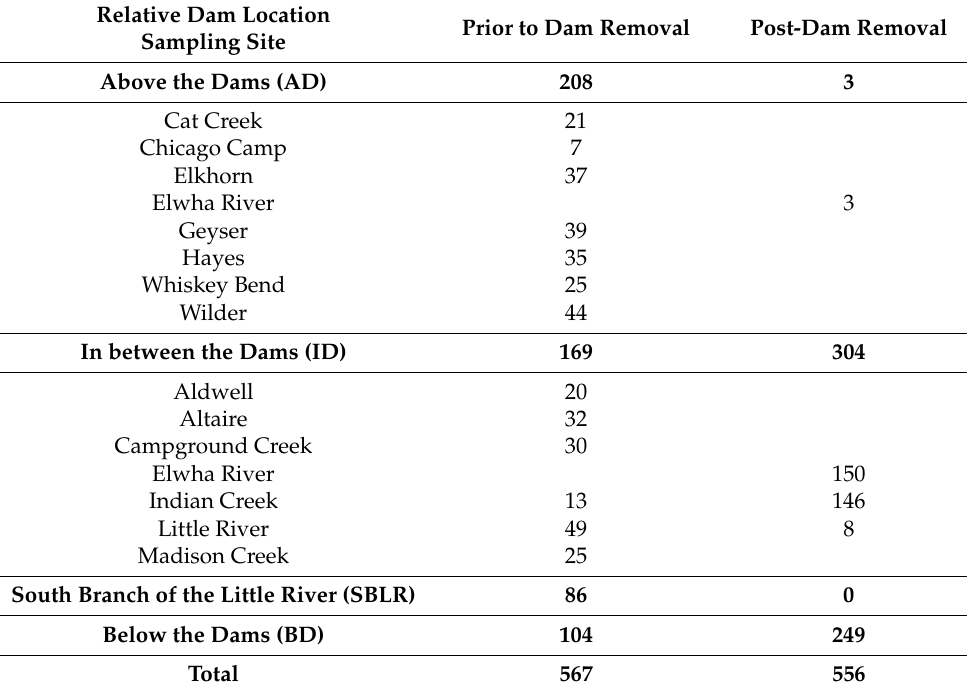
Table 1. All sequenced samples arranged by population (AD, ID, SBLR, and BD) and sampling site, or- dered from upstream (top) to downstream (bottom) divided by relative anadromous barrier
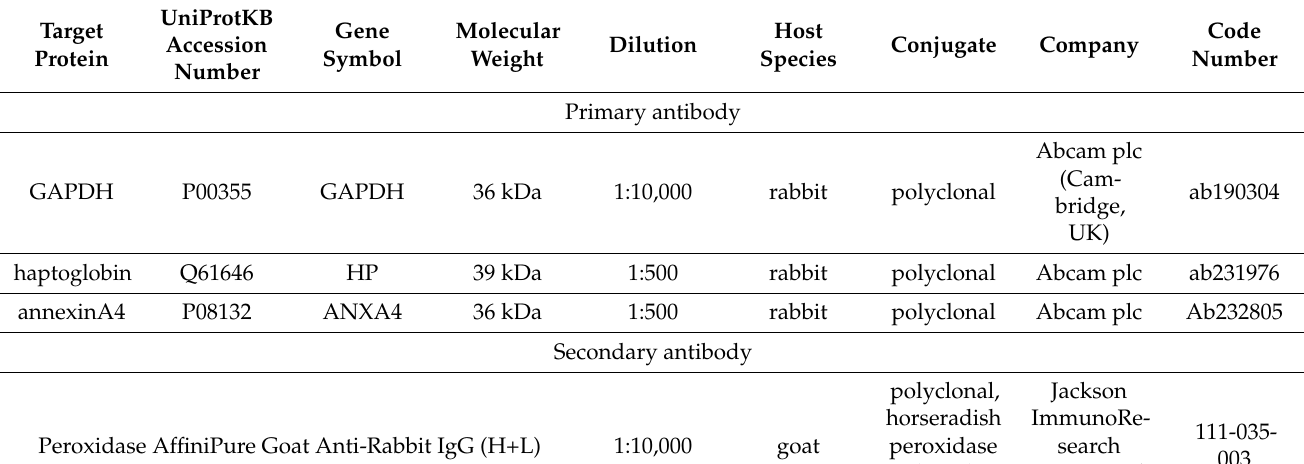
Table 2. List of specific immunoblot antibodies utilized in the western blotting validation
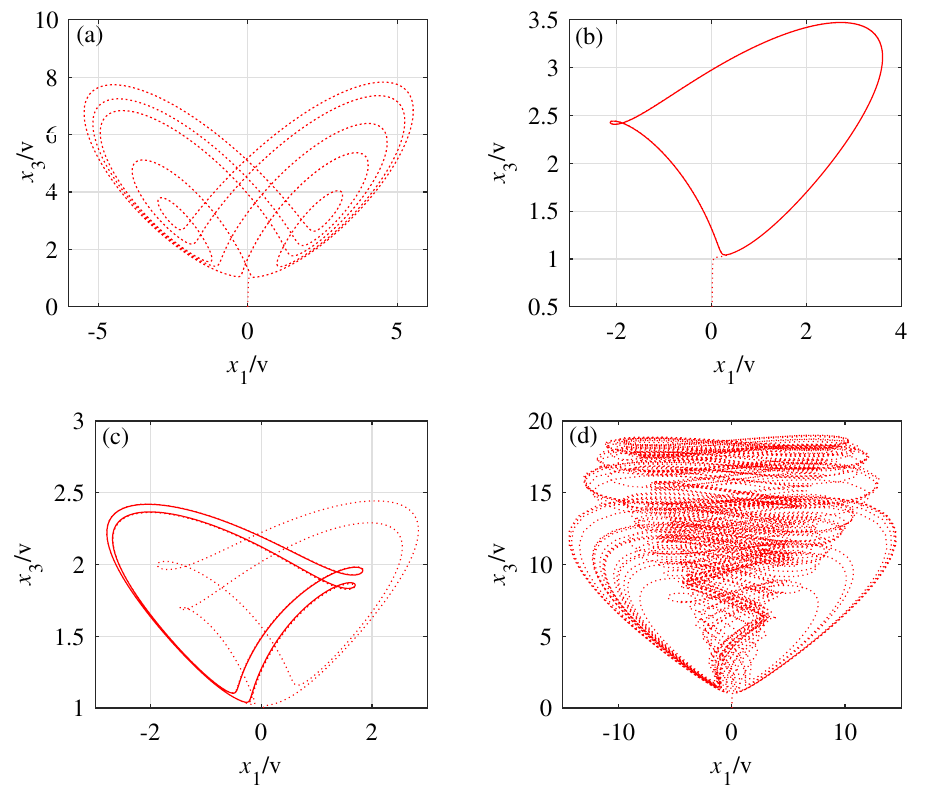
i k ( 3 ) = ( 3 ) = 1 , the circuit simulation x x 1 3 plane. ( c ) − x x i k 1 3 plane. ( d ) When ( 1 ) = ( 1 ) + 1 = 2 , the −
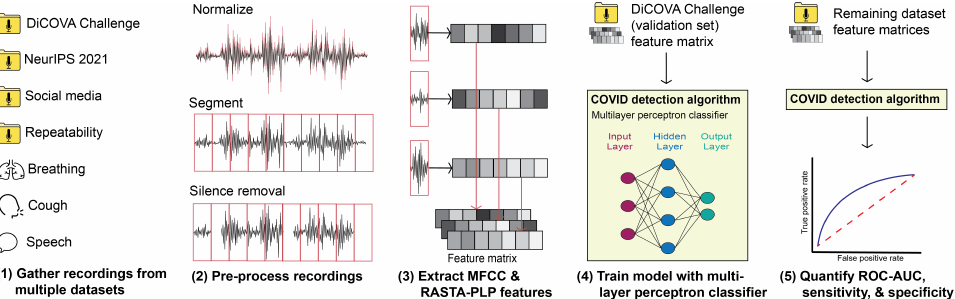
Figure 1. The proposed COVID-19 detection system pipeline, consisting of (1) data collection, (2) pre- processing, (3) feature extraction, (4) classification, and (5) performance evaluation stages.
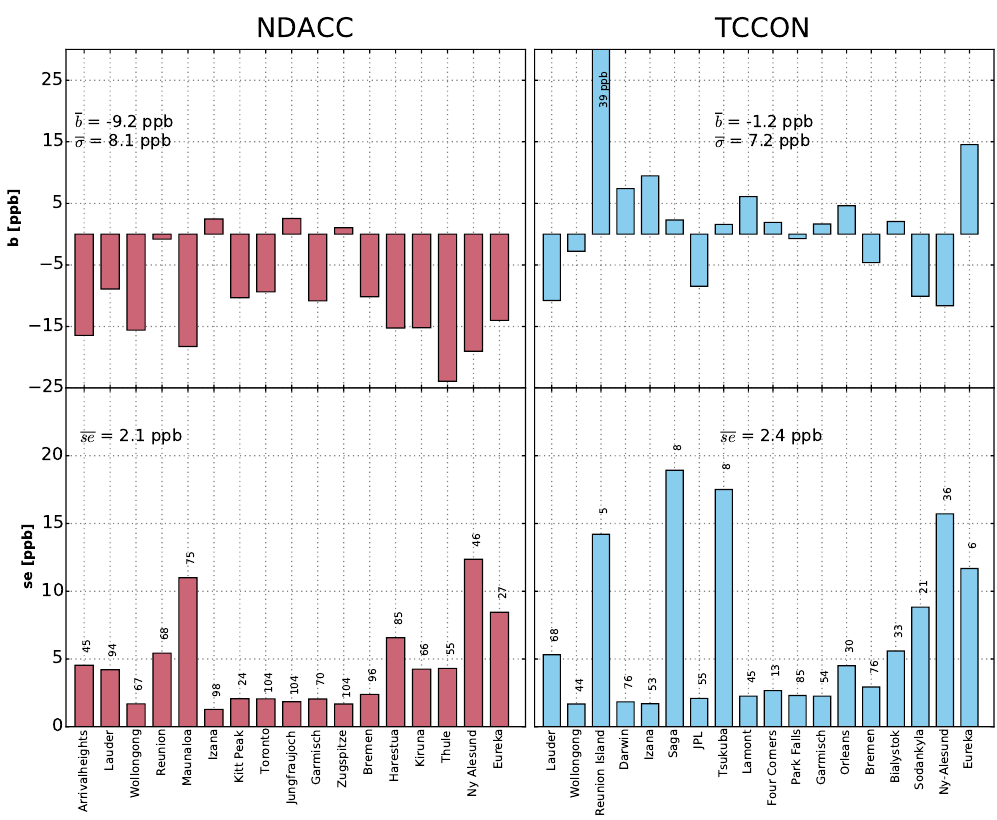
Figure 8. Mean bias (SCIAMACHY–FTS) between measurements of NDACC-IRWG (left panel) and TCCON (right panel) stations with collocated SCIAMACHY CO retrievals and the standard error of the mean bias derived from the 30day median values shown in Figs. 6 and 7 (numbers of 30-day medians are indicated above bars). The ¯ b is the global mean bias (average of all station biases weighted by the standard error) and ¯ σ its standard deviation. ˆ se is the average of all standard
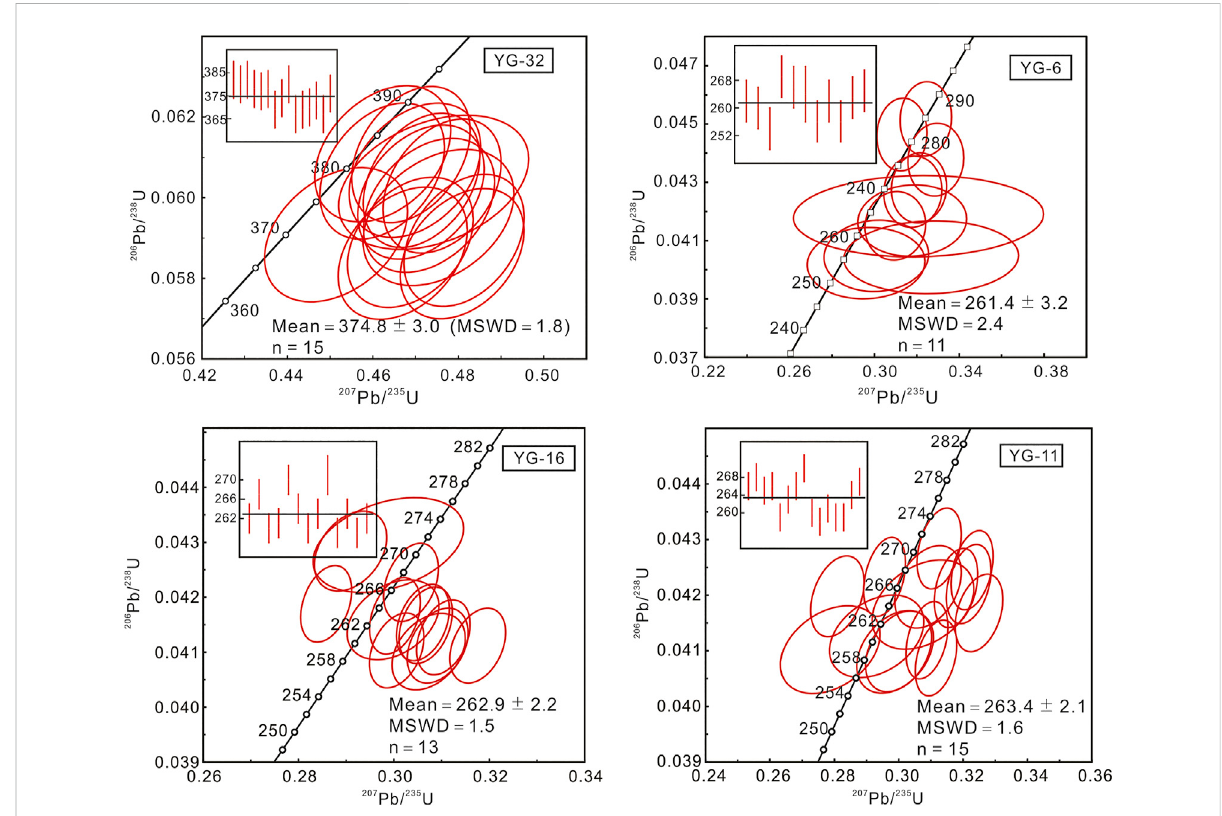
FIGURE 5 Zircon U-Pb concordia diagrams and weighted age from the syenogranite (16 YG-32), diabase (16YG-6), gabbro (16 YG-16) and biotite monzogranite (16 YG-11) in the Yagan area of northern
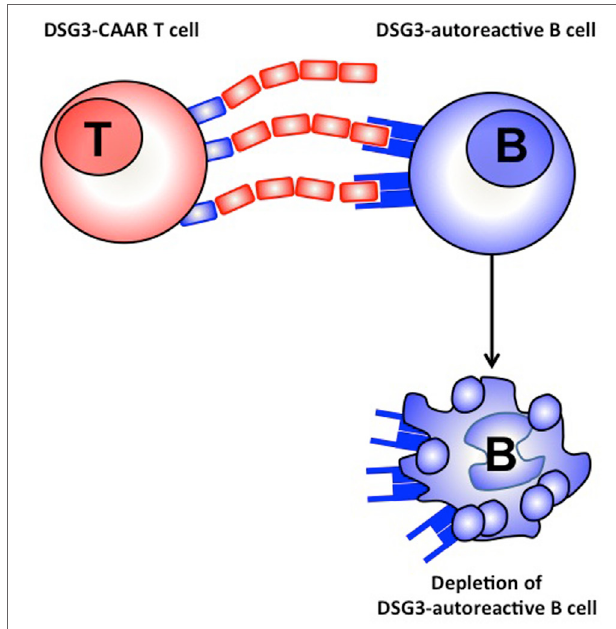
FiGURe 2 | Chimeric auto antibody receptor (CAAR) T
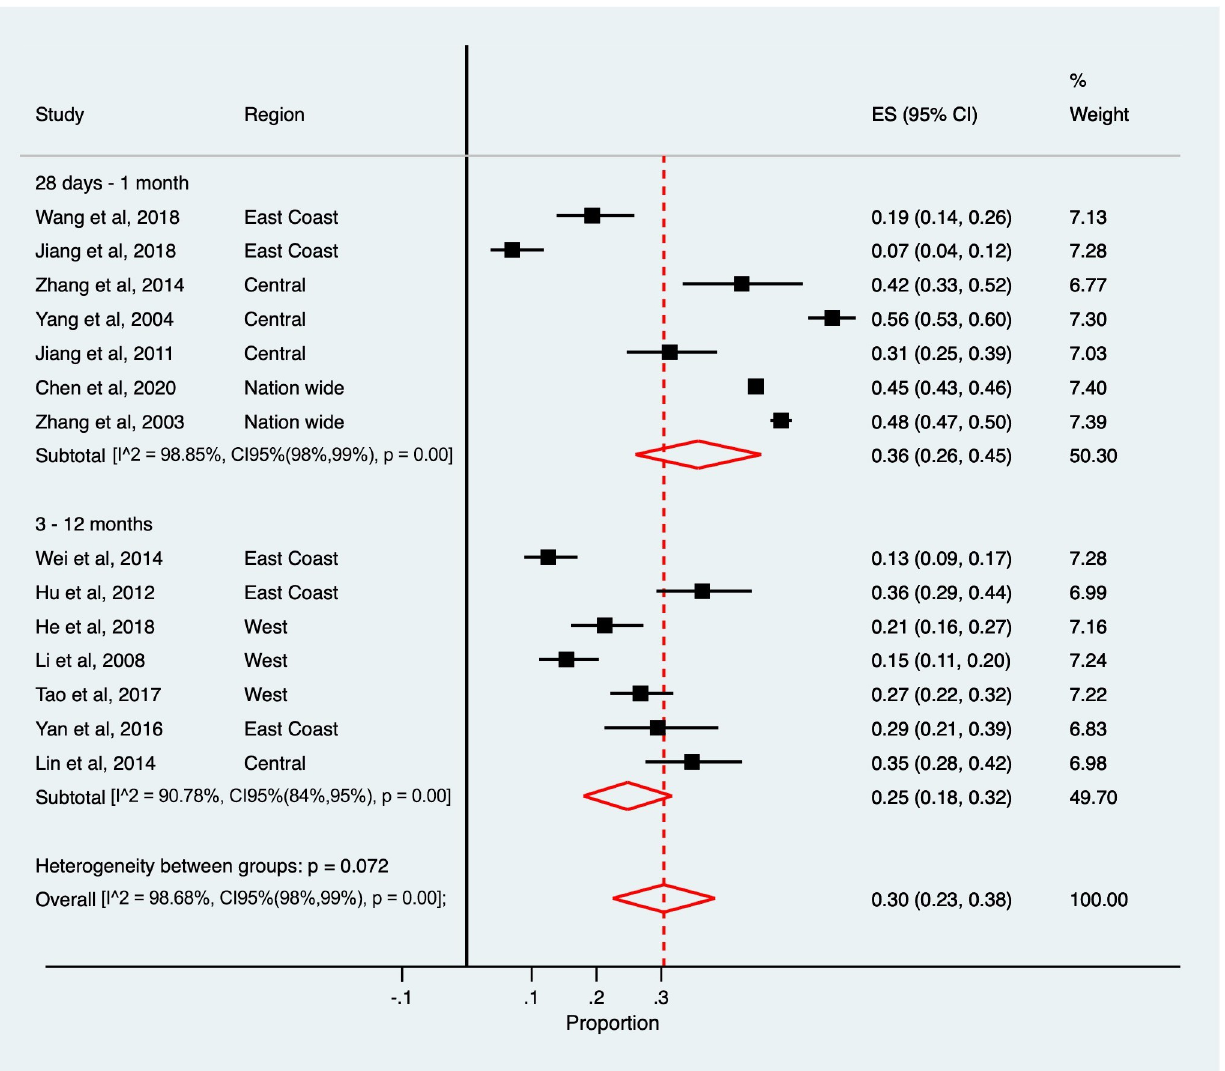
Fig 5. Pooled case-fatalities of haemorrhagic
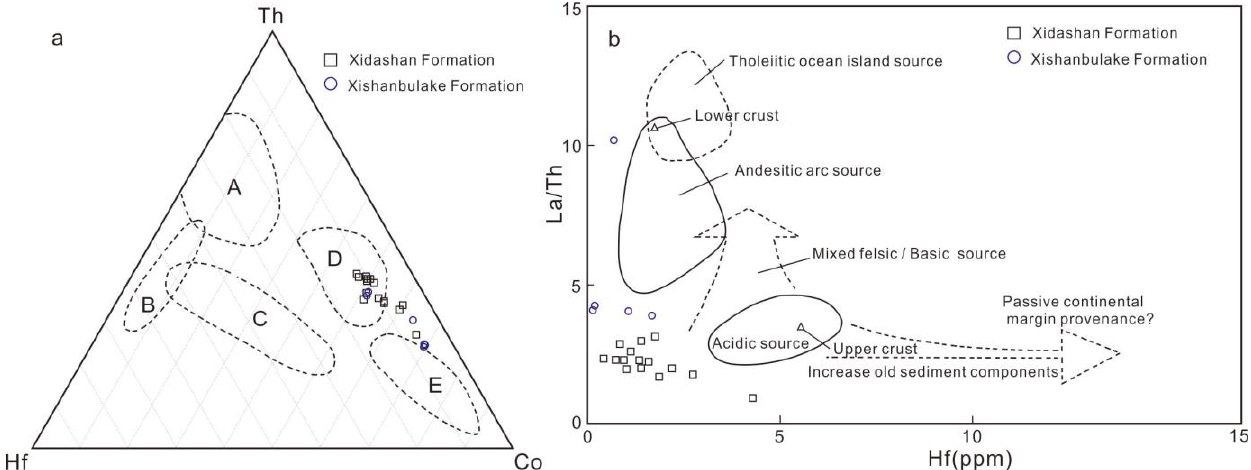
Figure 5. Discrimination diagram of the provenance properties of the Lower Cambrian mudstone in the Kongquehe area. ( a ) Th–Hf–Co discrimination (after Taylor and McLenna, 1985) and ( b ) Hf–La/Th diagram (after Floyd and Leveridge, 1987). A—felsic volcanic rocks; B—quartzite from cratonic basin; C—feldspar sandstones; D—shale (average upper continental crust); E—graywackes (arcs).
++++++
Your goal: Restate word for word the lines of the data above that begin at the line with "FIGURE 5 Zircon" and end at the line with "Fig 5. Pooled case-fatalities of haemorrhagic", keeping both ends and dropping every picture.

Result of this exercise:
FIGURE 5 Zircon U-Pb concordia diagrams and weighted age from the syenogranite (16 YG-32), diabase (16YG-6), gabbro (16 YG-16) and biotite monzogranite (16 YG-11) in the Yagan area of northern
FiGURe 2 | Chimeric auto antibody receptor (CAAR) T
Fig 5. Pooled case-fatalities of haemorrhagic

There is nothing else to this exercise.